------ Given passage
12. Enable Journalists to show off... find an angle
13. Go to the public... they won't be bothered to come to you. where people first engage, they want to stay engaged
14. Rip someone off... Comic Relief eyebrows ad:
15. Love celebrities (everyone else does). Comic Relief facebook page changed image to Chris Moyles... doubled traffic overnight
16. Make sure everything is sharable (Creative Commons)
17. Be boring... make sure everything works on every platform
18. Be flexible... go with it, whatever it is... don't be a tanker...
19. Be real...
20. Throw enough mud. You don't know which one ISN'T going to work... it's all cheap if you work with the right people, so test what works and what doesn't.
phew... got 'em all
Mike Parsons, Tribal DDB
"Grasping the bigger picture"... four thoughts that will help in the 'big new media world'.
When you're thinking cross-platform, and how a message can travel across paid, earned and own media... spend seems to be migrating from paid across earned and own media a lot more... brands understand how they might become publishers in this world.
Rule 1 - have a compelling insight...
The VW GTI project; the 24+ turbocharged male doesn't just love cars... they love the scalextric they grew up with.
So they recreated a mythical development room at Volkswagen, built a scalextric track there, with a scale model of the new car, and let people race the cars online...
Rule 2 - Be compelling...
Was way above any other casual gaming experience you could have online...
Rule 3 - Reach out to influencers
By finding influencers who are listened to by the audience, you can do so and make it scalable; the VW team reached out to just 20 people, who had enormous influence across the website, and then provided them with content to share
Rule 4 - Be brave
There is inherently more risk as you move away from paid for media... but there are rewards out there for the advertisers. this was the first time VW had ever launched a car without TV. 25% of the spend was on paid media, the rest was on the creation of the idea. And they sold 1000 cars in a depressed car market as a result... (no idea what the overall spend was, though...)
Barnaby Dawe, Turner
Demonstrating the role of TV in the new world... talking firstly about Ben 10.
One in FIVE toys sold in the UK is a Ben 10 toy. Wow. All product lines based on the TV series, which is really the revenue generating part of the business model.
A launch of a new Ben 10 series, with a 'Golden Ticket' style invite to 'The World's Largest Kids Premiere'. They engaged kids through Binweevils and Swapitshop... and produced over £2m of PR-ness.
Now talking about Turner Classic Movies... needed to revitalise the channel with newer films for a younger generation (Lost Boys, Caddyshack etc). Needed to engage with these people...
...so put all the budget behind 'Capture Your Classic' - getting people to shoot their own version of classic film moments... think Johnny Vegas and Denise Van Outen recreating the street scenes from Fame...
They managed to shift the average age of the channel from 55+ to 35+... and generated £4.8m of PR coverage.
They're nice case studies... but I disagree with Barnaby's point that it's showing that TV 'isn't dead' though... the ideas very much live online rather than TV, selling TV as a product, not an advertising medium.
Ajaz Ahmed, AKQA
Ajaz is going to share, for the first time, the internal things that power AKQA.
It's based around 'the fab four'; innovation, service, quality and thought. He then shows a video of... err, award titles they've won. OK then...
Anyway, 7 trends shaping the landscape...
- On-demand reality is here - Media fragmentation and ad-clutter is everywhere - Consumers customise and create - The profound rise of channel me - Marketing and product have converged (e.g. Nike+) - Entering the age of perfect information - Virtuality is reality
And then... another video. Which my friend sitting next to me tells me is also the global Nike video, so I guess AKQA made it for 'em.
------------
> [Your tasks]:
1. Answer these questions from the marketing conference notes:
(a) What image did the Comic Relief Facebook page switch to?
(b) How many people did the VW team reach out to?
(c) How did the average age of Turner Classic Movies viewers change?
2. Retype the stretch of the marketing conference notes from "20. Throw enough" through "grew up with.".
3. Write what comes next in the marketing conference notes, continuing on from their last sentence.
The listing has nothing to do with any of the work asked here.
------ Information
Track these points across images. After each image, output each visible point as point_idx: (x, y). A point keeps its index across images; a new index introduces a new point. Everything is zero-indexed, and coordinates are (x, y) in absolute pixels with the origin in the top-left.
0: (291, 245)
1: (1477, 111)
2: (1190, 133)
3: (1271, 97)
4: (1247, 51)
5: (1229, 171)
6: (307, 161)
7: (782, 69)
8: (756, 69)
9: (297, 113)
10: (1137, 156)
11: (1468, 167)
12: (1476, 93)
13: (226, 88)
------------
------ Information
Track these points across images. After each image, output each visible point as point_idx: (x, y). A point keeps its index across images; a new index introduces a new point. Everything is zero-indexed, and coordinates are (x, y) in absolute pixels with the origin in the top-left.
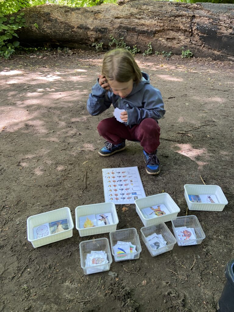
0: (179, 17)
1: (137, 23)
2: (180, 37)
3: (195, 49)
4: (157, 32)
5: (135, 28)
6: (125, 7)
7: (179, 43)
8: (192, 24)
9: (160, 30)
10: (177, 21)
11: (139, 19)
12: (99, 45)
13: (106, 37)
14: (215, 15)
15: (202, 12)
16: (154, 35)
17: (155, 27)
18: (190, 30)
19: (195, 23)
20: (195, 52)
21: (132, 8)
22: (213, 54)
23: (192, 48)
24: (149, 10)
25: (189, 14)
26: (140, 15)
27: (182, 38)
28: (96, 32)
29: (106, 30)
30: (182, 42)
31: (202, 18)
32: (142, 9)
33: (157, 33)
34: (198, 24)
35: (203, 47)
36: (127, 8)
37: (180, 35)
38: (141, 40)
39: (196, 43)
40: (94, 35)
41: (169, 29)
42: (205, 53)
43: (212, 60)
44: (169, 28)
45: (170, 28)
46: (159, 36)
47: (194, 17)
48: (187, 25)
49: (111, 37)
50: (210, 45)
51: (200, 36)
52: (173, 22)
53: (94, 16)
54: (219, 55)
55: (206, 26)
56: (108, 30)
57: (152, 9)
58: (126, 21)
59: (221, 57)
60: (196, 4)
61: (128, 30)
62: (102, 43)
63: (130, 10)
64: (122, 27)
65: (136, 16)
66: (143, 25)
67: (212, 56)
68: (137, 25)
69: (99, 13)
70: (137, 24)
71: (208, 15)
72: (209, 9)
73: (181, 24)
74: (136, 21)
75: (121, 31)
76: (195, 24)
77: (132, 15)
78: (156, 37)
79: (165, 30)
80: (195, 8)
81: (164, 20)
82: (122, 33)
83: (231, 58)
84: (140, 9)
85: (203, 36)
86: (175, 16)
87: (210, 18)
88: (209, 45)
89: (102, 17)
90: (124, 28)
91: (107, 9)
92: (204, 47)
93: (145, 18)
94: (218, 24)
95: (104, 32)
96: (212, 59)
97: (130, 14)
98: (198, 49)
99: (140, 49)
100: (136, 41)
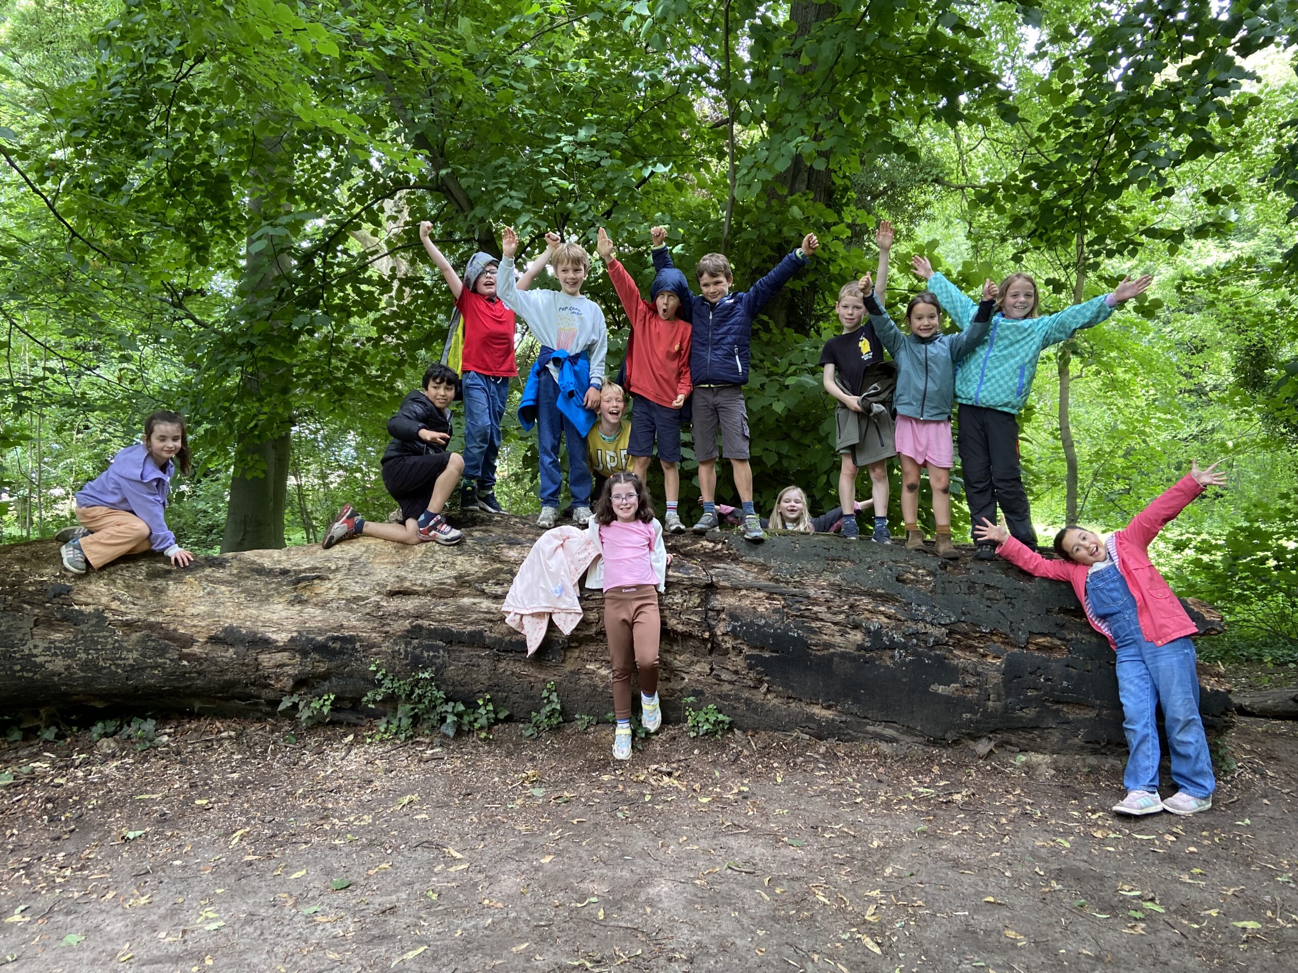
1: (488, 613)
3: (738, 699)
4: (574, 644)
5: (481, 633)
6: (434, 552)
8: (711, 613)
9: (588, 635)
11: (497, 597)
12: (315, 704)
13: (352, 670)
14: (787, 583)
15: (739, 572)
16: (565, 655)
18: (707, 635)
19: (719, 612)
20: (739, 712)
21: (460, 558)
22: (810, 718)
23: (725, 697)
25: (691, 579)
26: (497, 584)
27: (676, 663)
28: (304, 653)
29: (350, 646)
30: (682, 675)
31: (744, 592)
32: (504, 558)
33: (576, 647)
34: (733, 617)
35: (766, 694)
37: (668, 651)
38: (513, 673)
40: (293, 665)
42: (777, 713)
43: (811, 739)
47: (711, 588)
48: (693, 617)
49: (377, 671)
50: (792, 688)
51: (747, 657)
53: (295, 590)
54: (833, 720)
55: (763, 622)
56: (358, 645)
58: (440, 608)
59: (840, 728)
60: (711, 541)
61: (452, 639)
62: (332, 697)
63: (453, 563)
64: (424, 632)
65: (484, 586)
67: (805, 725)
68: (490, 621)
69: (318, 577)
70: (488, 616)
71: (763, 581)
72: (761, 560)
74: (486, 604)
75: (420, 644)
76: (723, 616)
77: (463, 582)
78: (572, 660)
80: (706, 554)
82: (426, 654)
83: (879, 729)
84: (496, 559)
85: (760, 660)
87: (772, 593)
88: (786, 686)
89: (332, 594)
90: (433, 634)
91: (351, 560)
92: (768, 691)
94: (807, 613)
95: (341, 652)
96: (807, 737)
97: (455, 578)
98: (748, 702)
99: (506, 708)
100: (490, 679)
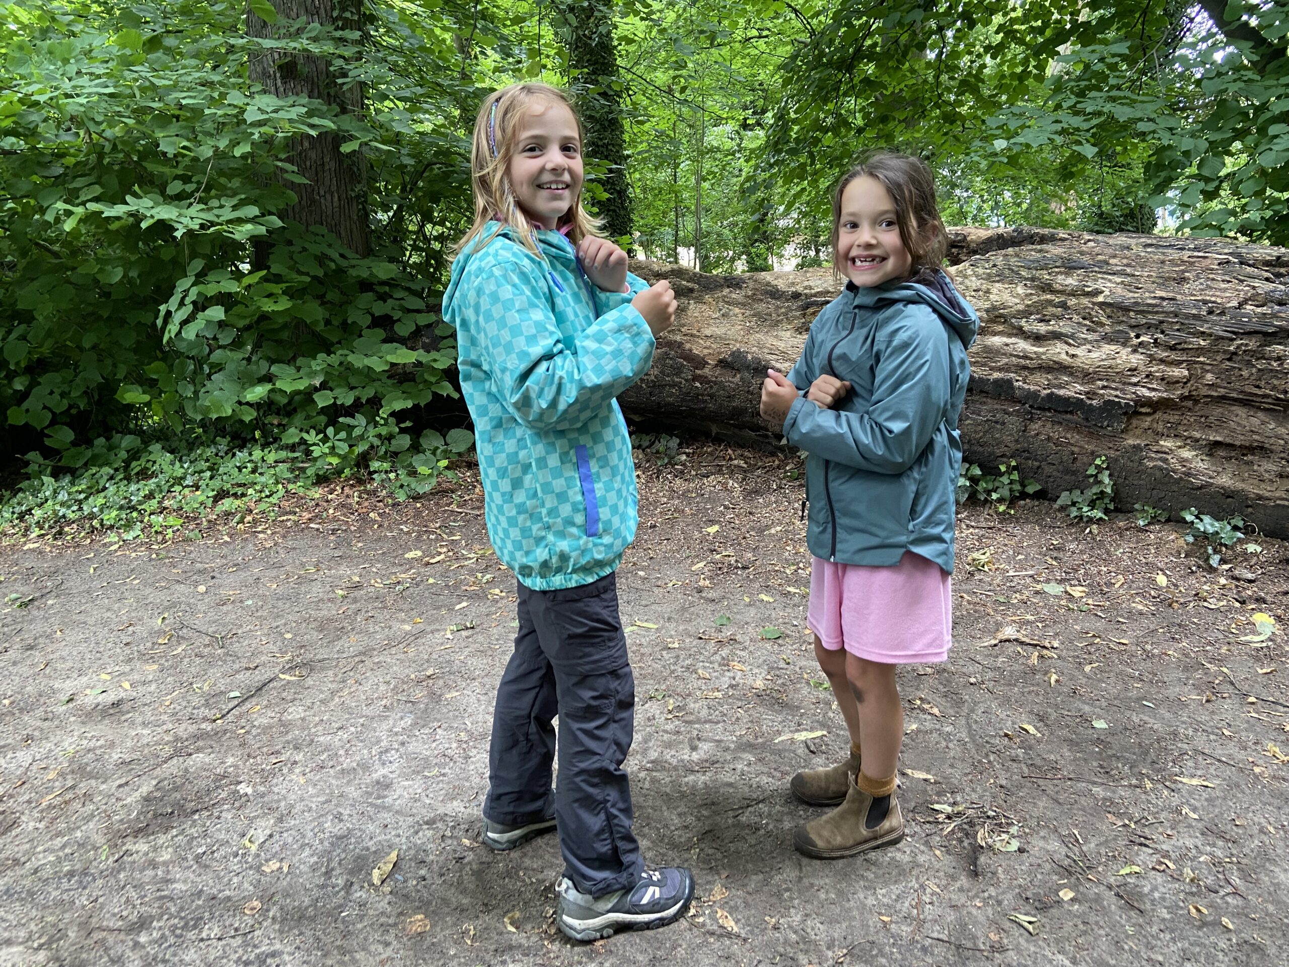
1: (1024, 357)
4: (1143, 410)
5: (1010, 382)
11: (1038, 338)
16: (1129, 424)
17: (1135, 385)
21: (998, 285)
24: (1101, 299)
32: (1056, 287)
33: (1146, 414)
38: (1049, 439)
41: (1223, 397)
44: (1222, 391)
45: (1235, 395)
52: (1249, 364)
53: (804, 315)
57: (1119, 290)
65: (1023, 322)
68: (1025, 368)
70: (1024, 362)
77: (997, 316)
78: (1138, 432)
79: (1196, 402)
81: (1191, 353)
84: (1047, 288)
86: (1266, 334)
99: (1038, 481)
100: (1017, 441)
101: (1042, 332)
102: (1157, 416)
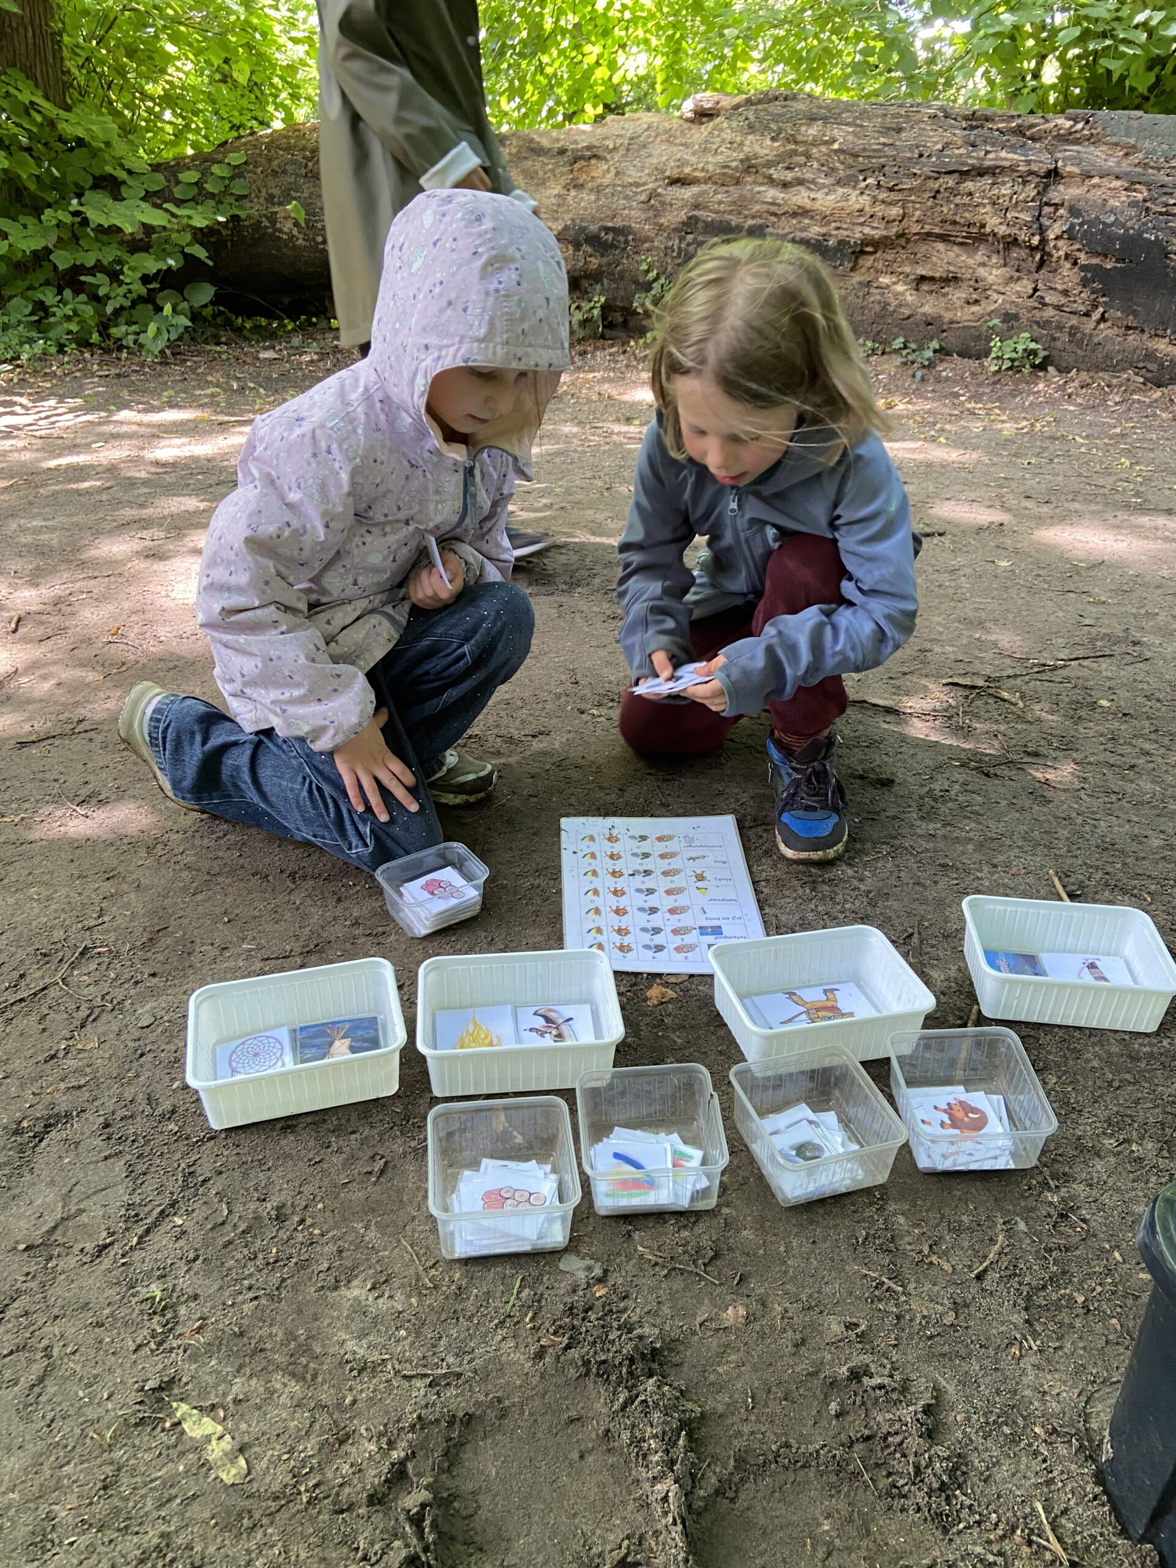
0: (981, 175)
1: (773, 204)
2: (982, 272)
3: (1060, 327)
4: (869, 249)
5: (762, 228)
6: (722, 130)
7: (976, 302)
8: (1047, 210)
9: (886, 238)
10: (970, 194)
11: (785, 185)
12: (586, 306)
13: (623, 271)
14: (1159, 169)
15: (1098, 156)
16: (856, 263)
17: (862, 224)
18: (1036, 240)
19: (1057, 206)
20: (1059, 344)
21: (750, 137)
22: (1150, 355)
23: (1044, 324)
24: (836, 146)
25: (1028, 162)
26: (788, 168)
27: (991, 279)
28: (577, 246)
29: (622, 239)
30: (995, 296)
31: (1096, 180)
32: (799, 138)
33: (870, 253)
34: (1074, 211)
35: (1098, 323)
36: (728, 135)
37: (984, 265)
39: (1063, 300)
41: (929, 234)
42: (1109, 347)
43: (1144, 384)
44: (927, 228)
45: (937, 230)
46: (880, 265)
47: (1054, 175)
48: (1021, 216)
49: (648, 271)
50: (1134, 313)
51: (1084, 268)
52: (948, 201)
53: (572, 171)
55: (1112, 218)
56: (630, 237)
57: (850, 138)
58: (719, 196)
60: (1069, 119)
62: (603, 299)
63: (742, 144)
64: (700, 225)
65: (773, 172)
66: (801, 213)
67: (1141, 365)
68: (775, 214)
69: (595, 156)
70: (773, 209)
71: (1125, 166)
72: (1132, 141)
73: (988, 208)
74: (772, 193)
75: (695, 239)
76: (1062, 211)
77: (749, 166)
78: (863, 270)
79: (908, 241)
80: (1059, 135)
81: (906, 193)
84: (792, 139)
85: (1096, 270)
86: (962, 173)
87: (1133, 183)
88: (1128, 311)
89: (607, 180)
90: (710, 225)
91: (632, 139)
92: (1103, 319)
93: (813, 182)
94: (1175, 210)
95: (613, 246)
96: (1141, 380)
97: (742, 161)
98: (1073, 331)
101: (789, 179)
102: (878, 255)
------------
> [Written responses]:
1.
(a) Chris Moyles
(b) 20
(c) It shifted from 55+ to 35+.

2.
20. Throw enough mud. You don't know which one ISN'T going to work... it's all cheap if you work with the right people, so test what works and what doesn't.
phew... got 'em all
Mike Parsons, Tribal DDB
"Grasping the bigger picture"... four thoughts that will help in the 'big new media world'.
When you're thinking cross-platform, and how a message can travel across paid, earned and own media... spend seems to be migrating from paid across earned and own media a lot more... brands understand how they might become publishers in this world.
Rule 1 - have a compelling insight...
The VW GTI project; the 24+ turbocharged male doesn't just love cars... they love the scalextric they grew up with.

3.
It is best described as 'well weapon'...
Next up... the microwave Xmas card they did... which is pretty clever, I liked it a lot then and still now...
Then the Fabregas TV show, and another Nike user generated content video...
He then shows the US postal service thing they've created using augmented reality which is one of the best uses I've seen... it's a real, practical application:
Another video, for Nike Football+, then for Gap 's store locator app... in fact, the creds clips go on so long, there's no time for any Q&A session for the last four speakers. Hmmm, seems unfair on the other guys.
Here we go... it's a rock'n'roll presentation from...
Nick Manning at Billets... on, yep, ROI...
He starts with the example of the Tevez poster... just one poster, but it produced loads of PR, UGC versions, response from Alex Ferguson and so on... all for just £23k.
And then brings up everyone's favourite country & western airline bashing video... Dave Carroll's United Breaks Guitar song.
Two good examples about how the digital world re-defines marketing communications... it's no longer just about advertising.
How is the agency world doing at delivering this? The answer according to Nick is '...not that well at all' with a few exceptions.
The new currency in this world is 'data'... interaction is the key thing to understand, not a 'coverage and frequency' measure for the internet.
In Billet's view, communications strategy should be built around ROI... measurement via data analytics across multiple disciplines.
Their new model seems very cyclical... you start with what's been proven to be the most effective ROI channels, create a strategy within those channels, prove they work again, and use it to inform your future work.
.....HOLD UP...
How do you ever do anything new in that framework? Neither of the examples he gave at the start of how the world works fits in the proposed model.
Then he shows a pie chart of media split which suggests that TV should, for FMCG goods, not account for around half of spend... but in fact two thirds. There appears to be no space in his pie charts for online, mobile etc... I'll try and get the slides and look at that again.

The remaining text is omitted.